Design of a substrate-tailored peptiligase variant for the efficient synthesis of thymosin-α₁

The manufacture of long peptides using conventional chemical strategies is still very challenging and the technology used has remained almost unchanged since Merrifield developed the solid phase approach in the 1960s. Solid-phase peptide synthesis (SPPS) is characterized by an exponential decrease in the crude yield and purity as the peptide length increases: coupling and deprotection steps become less efficient and purification from accumulating by-products becomes increasingly difficult. In contrast, segment condensation processes are intrinsically more efficient, since short peptide segments can be produced in high yield and purity. However, the chemical ligation of peptide segments is still a significant challenge, mainly due to the low solubility of the protected segments and the potential epimerization of the C-terminal amino acid upon activation. To overcome some of these difficulties, the application of chemo-enzymatic peptide synthesis (CEPS), a combination of conventional SPPS for the production of unprotected peptide segments and an enzymatic epimerization-free coupling of the segments in water, represents a promising strategy. Hence, enzyme-mediated ligation technologies, e.g. the use of sortases, butelase-1, trypsiligase and subtilisin variants such as subtiligase or peptiligases, have recently gained increased attention for a more cost-efficient synthesis of medium-sized or long peptide.

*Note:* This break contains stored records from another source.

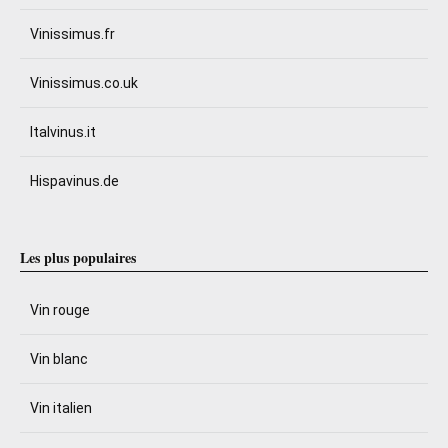
Vinissimus.fr
Vinissimus.co.uk
Italvinus.it
Hispavinus.de
Les plus populaires
Vin rouge
Vin blanc
Vin italien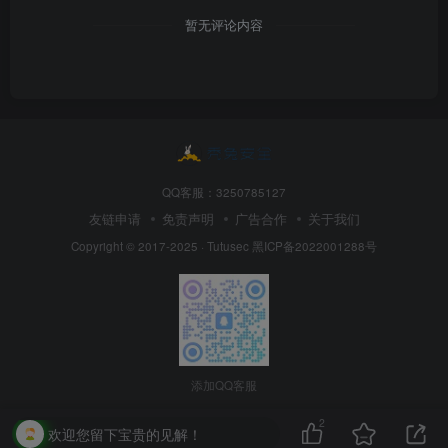
暂无评论内容
QQ客服：3250785127
友链申请
免责声明
广告合作
关于我们
Copyright © 2017-2025 · Tutusec
黑ICP备2022001288号
添加QQ客服
2
欢迎您留下宝贵的见解！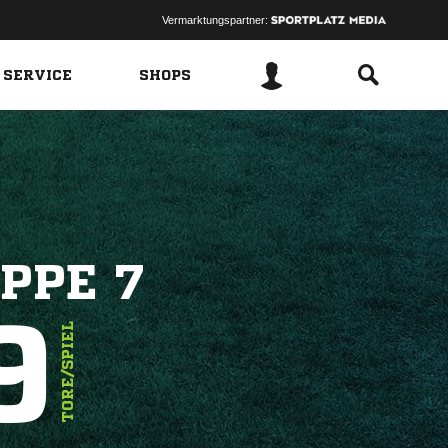
Vermarktungspartner:
 SERVICE
SHOPS
PPE 7
9
TORE/SPIEL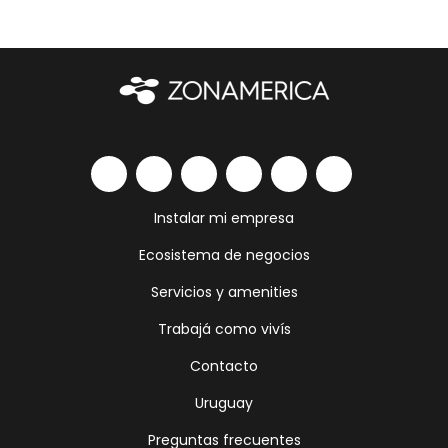
Instalar mi empresa
Ecosistema de negocios
Servicios y amenities
Trabajá como vivís
Contacto
Uruguay
Preguntas frecuentes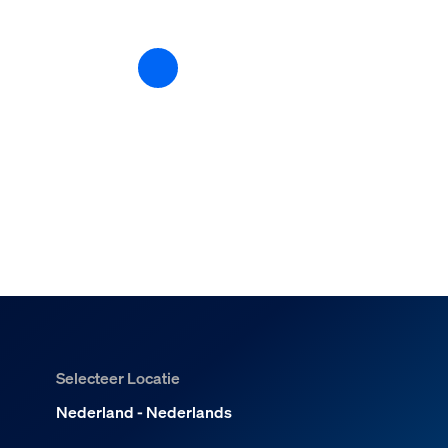
Selecteer Locatie
Nederland - Nederlands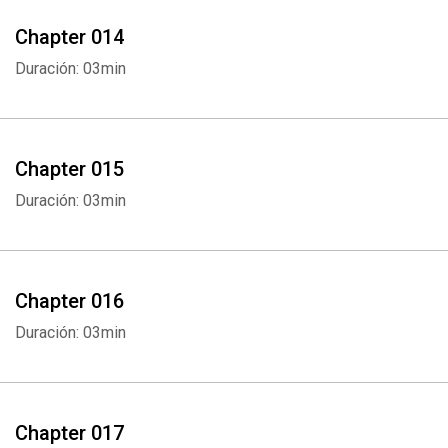
Chapter 014
Duración: 03min
Whatsapp
Facebook
Twitter
E-mail
Chapter 015
Duración: 03min
Chapter 016
Duración: 03min
Chapter 017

A well-known peptide that is difficult to synthesize using conventional methodologies is thymosin-α1, an acetylated 28-mer therapeutic peptide (Ac-SDAAVDTSSEITTKDLKEKKEVVEEAEN-OH, 3108.32 g mol−1) with immunoregulating activity. The enzymatic coupling of unprotected peptide segments in water offers great potential for a more efficient synthesis of peptides that are difficult to synthesize. Based on the design of a highly engineered peptide ligase, we developed a fully convergent chemo-enzymatic peptide synthesis (CEPS) process for the production of thymosin-α1via a 14-mer + 14-mer segment condensation strategy. Using structure-inspired enzyme engineering, the thiol-subtilisin variant peptiligase was tailored to recognize the respective 14-mer thymosin-α1 segments in order to create a clearly improved biocatalyst, termed thymoligase. Thymoligase catalyzes peptide bond formation between both segments with a very high efficiency (>94% yield) and is expected to be well applicable to many other ligations in which residues with similar characteristics (e.g. Arg and Glu) are present in the respective positions P1 and P1′. The crystal structure of thymoligase was determined and shown to be in good agreement with the model used for the engineering studies. The combination of the solid phase peptide synthesis (SPPS) of the 14-mer segments and their thymoligase-catalyzed ligation on a gram scale resulted in a significantly increased, two-fold higher overall yield (55%) of thymosin-α1 compared to those typical of existing industrial processes.